- _SOURCE INFORMATION_
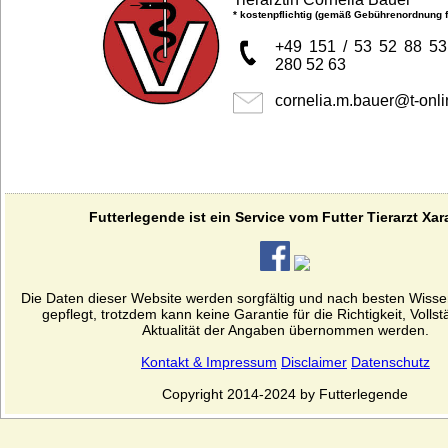
* kostenpflichtig (gemäß Gebührenordnung fü
+49 151 / 53 52 88 53
280 52 63
cornelia.m.bauer
@
t-
onli
Futterlegende ist ein Service vom Futter Tierarzt Xar
Die Daten dieser Website werden sorgfältig und nach besten Wiss
gepflegt, trotzdem kann keine Garantie für die Richtigkeit, Volls
Aktualität der Angaben übernommen werden.
Kontakt & Impressum
Disclaimer
Datenschutz
Copyright 2014-2024 by Futterlegende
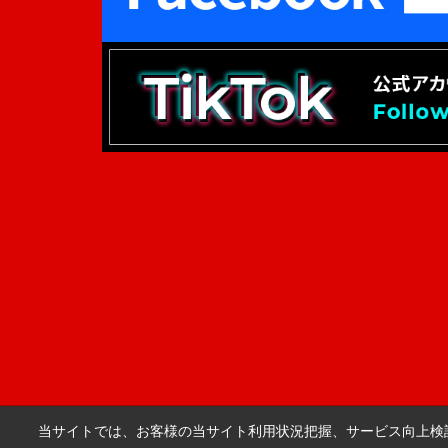
当サイトでは、お客様の当サイト利用状況把握、サービス向上検討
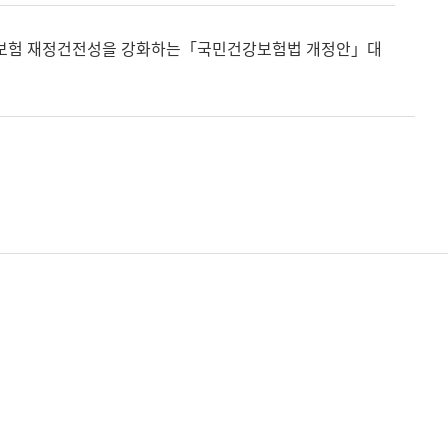
 건강보험 재정건전성을 강화하는「국민건강보험법 개정안」대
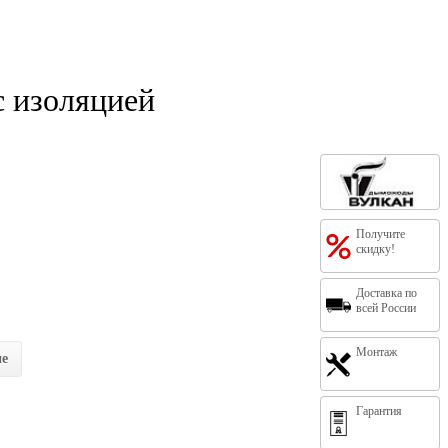
 изоляцией
Получите
скидку!
Доставка по
всей России
Монтаж
ие
Гарантия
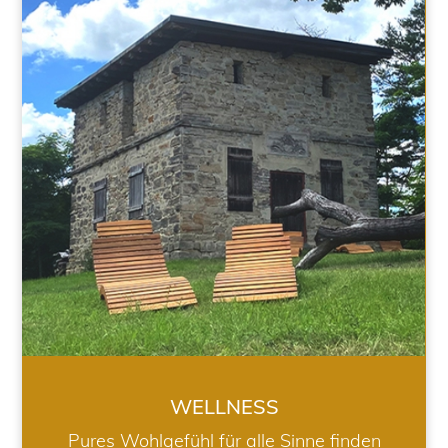
WELLNESS
WELLNESS
Pures Wohlgefühl für alle Sinne finden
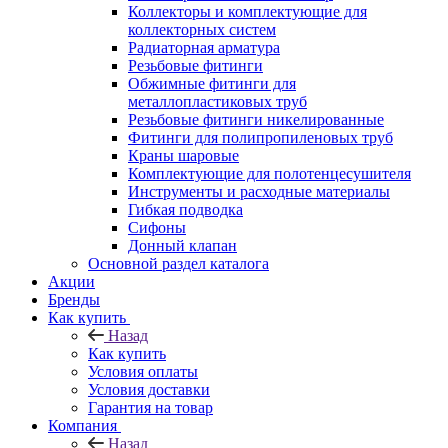
Коллекторы и комплектующие для
коллекторных систем
Радиаторная арматура
Резьбовые фитинги
Обжимные фитинги для
металлопластиковых труб
Резьбовые фитинги никелированные
Фитинги для полипропиленовых труб
Краны шаровые
Комплектующие для полотенцесушителя
Инструменты и расходные материалы
Гибкая подводка
Сифоны
Донный клапан
Основной раздел каталога
Акции
Бренды
Как купить
Назад
Как купить
Условия оплаты
Условия доставки
Гарантия на товар
Компания
Назад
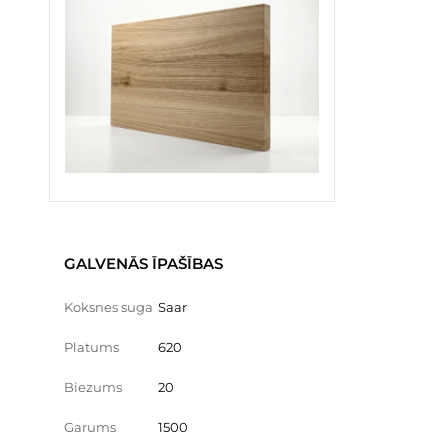
GALVENĀS ĪPAŠĪBAS
Koksnes suga
Saar
Platums
620
Biezums
20
Garums
1500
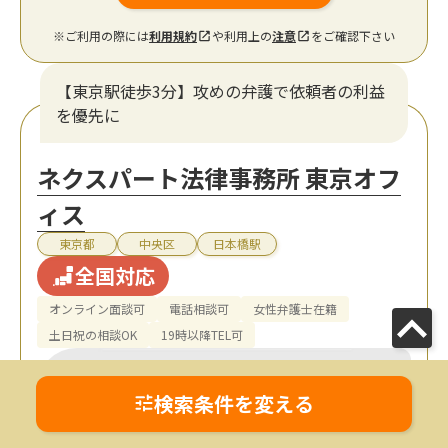
※ご利用の際には
利用規約
や利用上の
注意
をご確認下さい
【東京駅徒歩3分】攻めの弁護で依頼者の利益
を優先に
ネクスパート法律事務所 東京オフ
ィス
東京都
中央区
日本橋駅
全国対応
オンライン面談可
電話相談可
女性弁護士在籍
土日祝の相談OK
19時以降TEL可
検索条件を変える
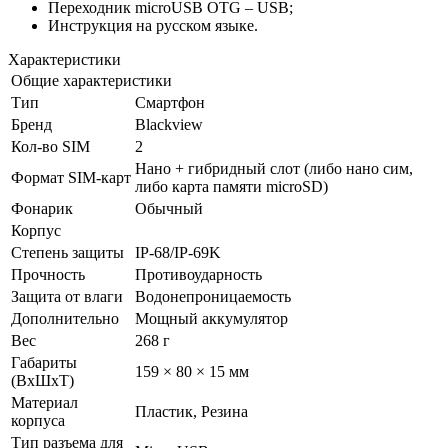
Переходник microUSB OTG – USB;
Инструкция на русском языке.
Характеристики
Общие характеристики
Тип
Смартфон
Бренд
Blackview
Кол-во SIM
2
Нано + гибридный слот (либо нано сим,
Формат SIM-карт
либо карта памяти microSD)
Фонарик
Обычный
Корпус
Степень защиты
IP-68/IP-69K
Прочность
Противоударность
Защита от влаги
Водонепроницаемость
Дополнительно
Мощный аккумулятор
Вес
268 г
Габариты
159 × 80 × 15 мм
(ВxШxТ)
Материал
Пластик, Резина
корпуса
Тип разъема для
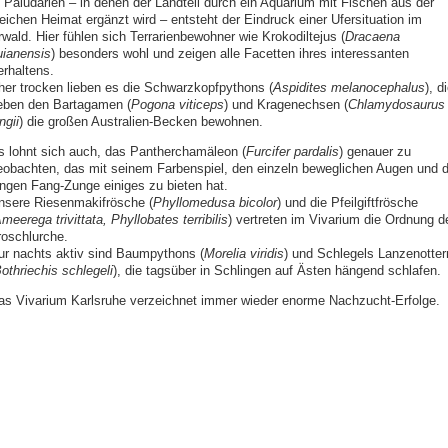
n Paludarien – in denen der Landteil durch ein Aquarium mit Fischen aus der
leichen Heimat ergänzt wird – entsteht der Eindruck einer Ufersituation im
wald. Hier fühlen sich Terrarienbewohner wie Krokodiltejus (
Dracaena
uianensis
) besonders wohl und zeigen alle Facetten ihres interessanten
erhaltens.
her trocken lieben es die Schwarzkopfpythons (
Aspidites melanocephalus
), d
eben den Bartagamen (
Pogona viticeps
) und Kragenechsen (
Chlamydosaurus
ngii
) die großen Australien-Becken bewohnen.
s lohnt sich auch, das Pantherchamäleon (
Furcifer pardalis
) genauer zu
eobachten, das mit seinem Farbenspiel, den einzeln beweglichen Augen und d
angen Fang-Zunge einiges zu bieten hat.
nsere Riesenmakifrösche (
Phyllomedusa bicolor
) und die Pfeilgiftfrösche
meerega trivittata, Phyllobates terribilis
) vertreten im Vivarium die Ordnung d
roschlurche.
ur nachts aktiv sind Baumpythons (
Morelia viridis
) und Schlegels Lanzenotter
othriechis schlegeli
), die tagsüber in Schlingen auf Ästen hängend schlafen.
as Vivarium Karlsruhe verzeichnet immer wieder enorme Nachzucht-Erfolge.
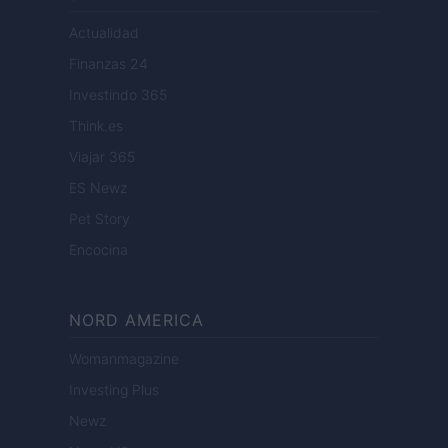
Actualidad
Finanzas 24
Investindo 365
Think.es
Viajar 365
ES Newz
Pet Story
Encocina
NORD AMERICA
Womanmagazine
Investing Plus
Newz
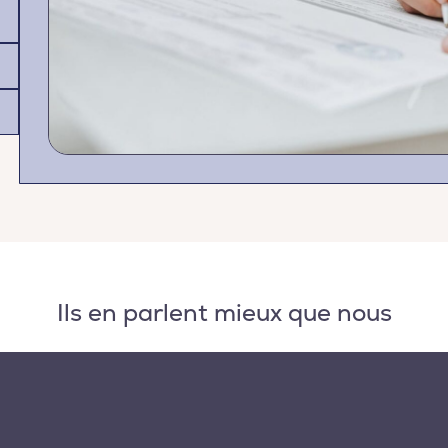
Ils en parlent mieux que nous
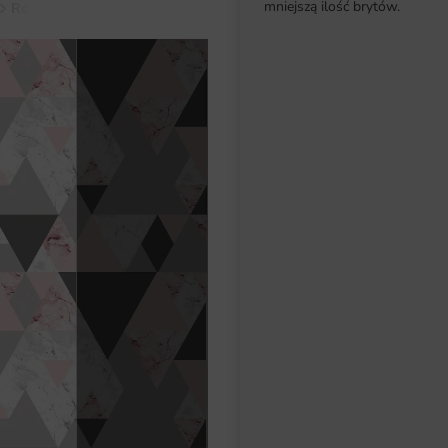
mniejszą ilość brytów.
Różowy
Fototapeta Szare Trójkąty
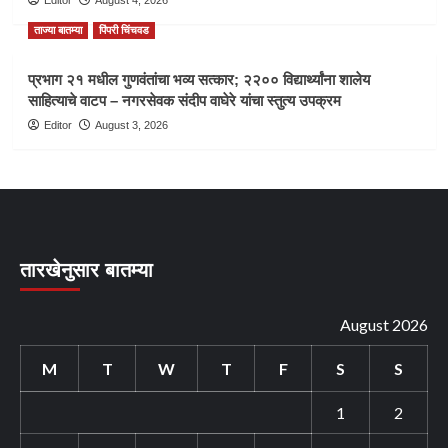
ताज्या बातम्या
पिंपरी चिंचवड
प्रभाग २१ मधील गुणवंतांचा भव्य सत्कार; २२०० विद्यार्थ्यांना शालेय
साहित्याचे वाटप – नगरसेवक संदीप वाघेरे यांचा स्तुत्य उपक्रम
Editor
August 3, 2026
तारखेनुसार बातम्या
August 2026
M
T
W
T
F
S
S
1
2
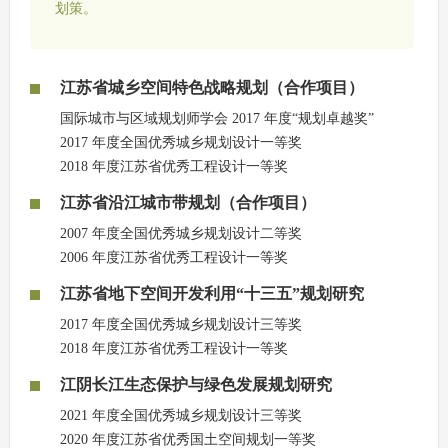
划策。
江苏省城乡空间特色战略规划（合作项目）
国际城市与区域规划师学会 2017 年度“规划卓越奖”
2017 年度全国优秀城乡规划设计一等奖
2018 年度江苏省优秀工程设计一等奖
江苏省沿江城市带规划（合作项目）
2007 年度全国优秀城乡规划设计二等奖
2006 年度江苏省优秀工程设计一等奖
江苏省地下空间开发利用“十三五”规划研究
2017 年度全国优秀城乡规划设计三等奖
2018 年度江苏省优秀工程设计一等奖
江阴长江生态保护与绿色发展规划研究
2021 年度全国优秀城乡规划设计三等奖
2020 年度江苏省优秀国土空间规划一等奖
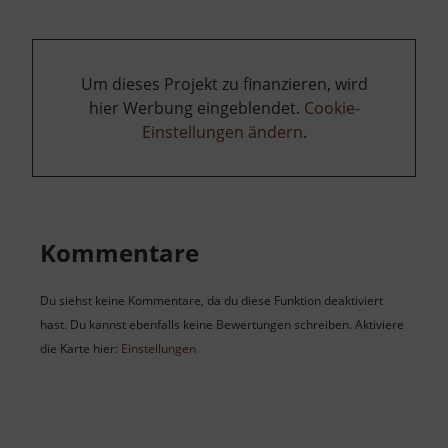
Um dieses Projekt zu finanzieren, wird
hier Werbung eingeblendet.
Cookie-
Einstellungen ändern
.
Kommentare
Du siehst keine Kommentare, da du diese Funktion deaktiviert
hast. Du kannst ebenfalls keine Bewertungen schreiben. Aktiviere
die Karte hier:
Einstellungen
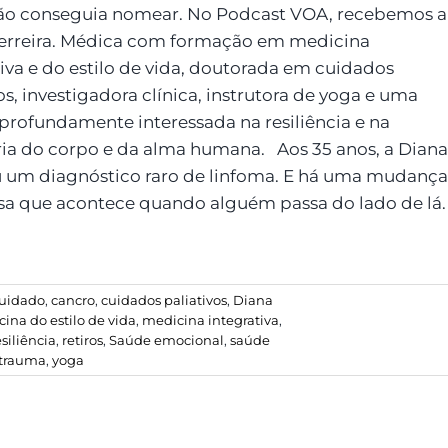
ão conseguia nomear. No Podcast VOA, recebemos a
erreira. Médica com formação em medicina
tiva e do estilo de vida, doutorada em cuidados
os, investigadora clínica, instrutora de yoga e uma
profundamente interessada na resiliência e na
ia do corpo e da alma humana. Aos 35 anos, a Diana
 um diagnóstico raro de linfoma. E há uma mudança
osa que acontece quando alguém passa do lado de lá.
uidado
,
cancro
,
cuidados paliativos
,
Diana
ina do estilo de vida
,
medicina integrativa
,
esiliência
,
retiros
,
Saúde emocional
,
saúde
trauma
,
yoga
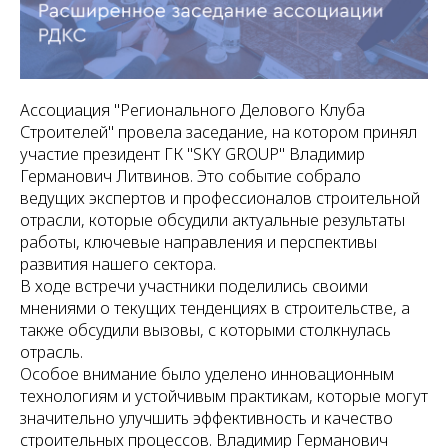
Ассоциация "Регионального Делового Клуба
Строителей" провела заседание, на котором принял
участие президент ГК "SKY GROUP" Владимир
Германович Литвинов. Это событие собрало
ведущих экспертов и профессионалов строительной
отрасли, которые обсудили актуальные результаты
работы, ключевые направления и перспективы
развития нашего сектора.
В ходе встречи участники поделились своими
мнениями о текущих тенденциях в строительстве, а
также обсудили вызовы, с которыми столкнулась
отрасль.
Особое внимание было уделено инновационным
технологиям и устойчивым практикам, которые могут
значительно улучшить эффективность и качество
строительных процессов. Владимир Германович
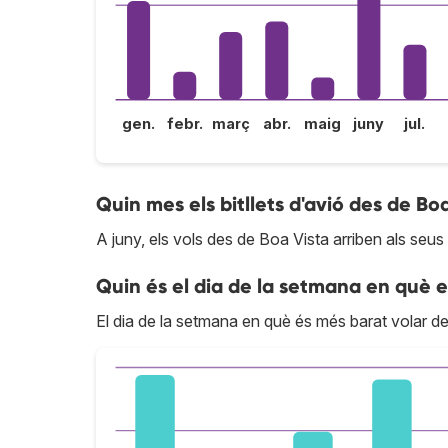
gen.
febr.
març
abr.
maig
juny
jul.
Quin mes els bitllets d'avió des de Bo
A juny, els vols des de Boa Vista arriben als seus
Quin és el dia de la setmana en què e
El dia de la setmana en què és més barat volar de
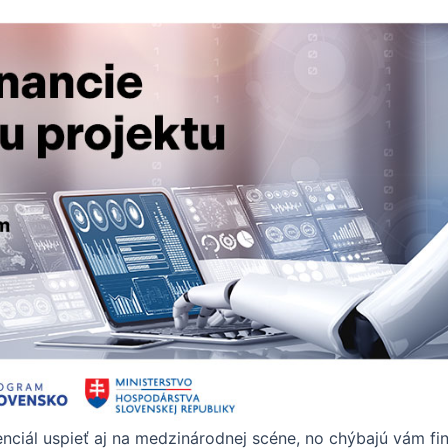
nciál uspieť aj na medzinárodnej scéne, no chýbajú vám fin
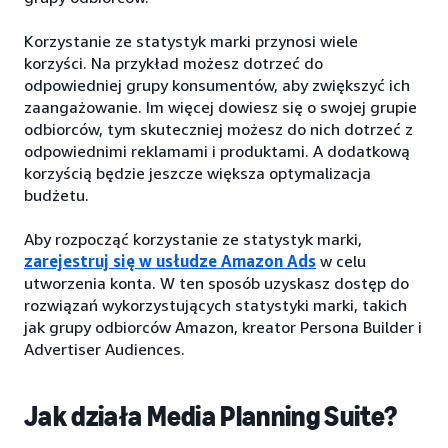
Korzystanie ze statystyk marki przynosi wiele
korzyści. Na przykład możesz dotrzeć do
odpowiedniej grupy konsumentów, aby zwiększyć ich
zaangażowanie. Im więcej dowiesz się o swojej grupie
odbiorców, tym skuteczniej możesz do nich dotrzeć z
odpowiednimi reklamami i produktami. A dodatkową
korzyścią będzie jeszcze większa optymalizacja
budżetu.
Aby rozpocząć korzystanie ze statystyk marki,
zarejestruj się w usłudze Amazon Ads
w celu
utworzenia konta. W ten sposób uzyskasz dostęp do
rozwiązań wykorzystujących statystyki marki, takich
jak grupy odbiorców Amazon, kreator Persona Builder i
Advertiser Audiences.
Jak działa Media Planning Suite?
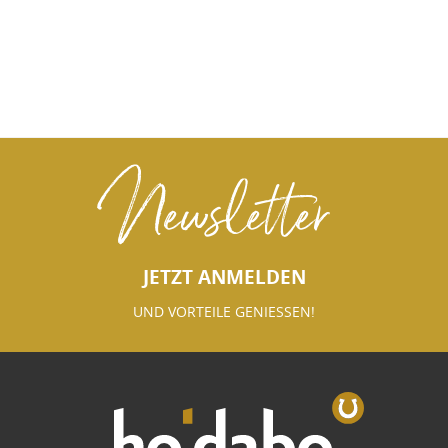
Newsletter
JETZT ANMELDEN
UND VORTEILE GENIESSEN!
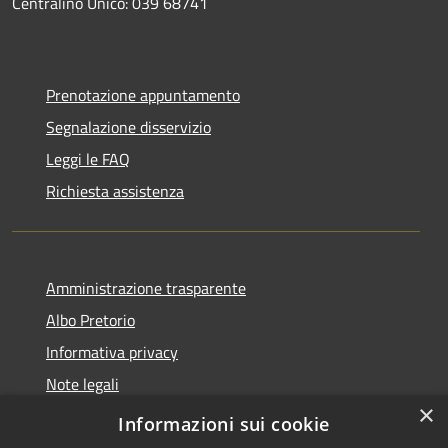
Centralino Unico: 039 68741
Prenotazione appuntamento
Segnalazione disservizio
Leggi le FAQ
Richiesta assistenza
Amministrazione trasparente
Albo Pretorio
Informativa privacy
Note legali
×
Dichiarazione di accessibilità
Informazioni sui cookie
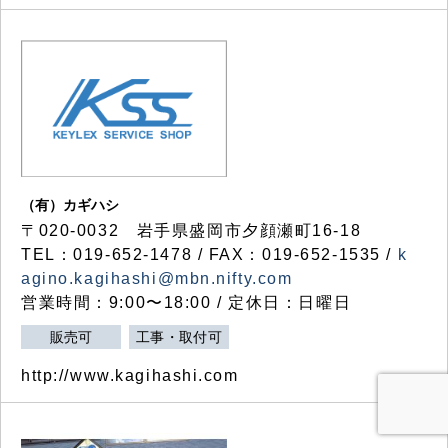
（有）カギハシ
〒020-0032 岩手県盛岡市夕顔瀬町16-18
TEL：019-652-1478 / FAX：019-652-1535 /
k
agino.kagihashi@mbn.nifty.com
営業時間：9:00〜18:00 / 定休日：日曜日
販売可
工事・取付可
http://www.kagihashi.com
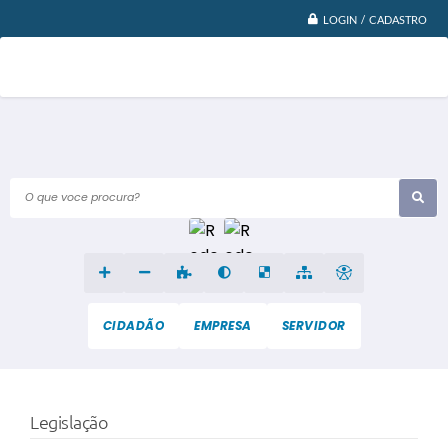
LOGIN / CADASTRO
O que voce procura?
CIDADÃO
EMPRESA
SERVIDOR
Legislação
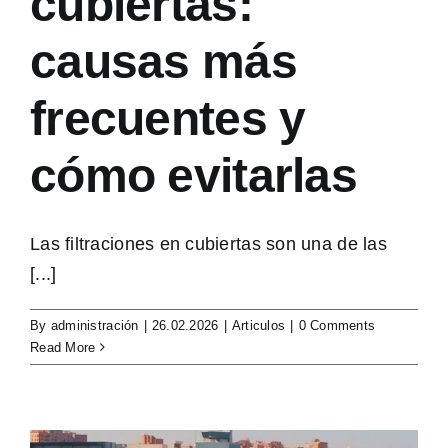
cubiertas:
causas más
frecuentes y
cómo evitarlas
Las filtraciones en cubiertas son una de las
[...]
By
administración
|
26.02.2026
|
Articulos
|
0 Comments
Read More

- _PROMPT_
Copy out every line from the data above in which the word "Futterlegende" occurs.

- _YOUR RESPONSE_
Futterlegende ist ein Service vom Futter Tierarzt Xar
Copyright 2014-2024 by Futterlegende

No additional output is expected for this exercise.